Please repeat exactly the line containing "at the respect" and each line after it in the records below, through the last.

==========

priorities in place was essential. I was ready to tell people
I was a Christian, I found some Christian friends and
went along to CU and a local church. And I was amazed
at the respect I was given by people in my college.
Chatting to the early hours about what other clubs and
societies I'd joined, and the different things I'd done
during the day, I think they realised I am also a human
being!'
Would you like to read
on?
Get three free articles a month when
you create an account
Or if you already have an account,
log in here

==========

** TASK RESPONSE **
at the respect I was given by people in my college.
Chatting to the early hours about what other clubs and
societies I'd joined, and the different things I'd done
during the day, I think they realised I am also a human
being!'
Would you like to read
on?
Get three free articles a month when
you create an account
Or if you already have an account,
log in here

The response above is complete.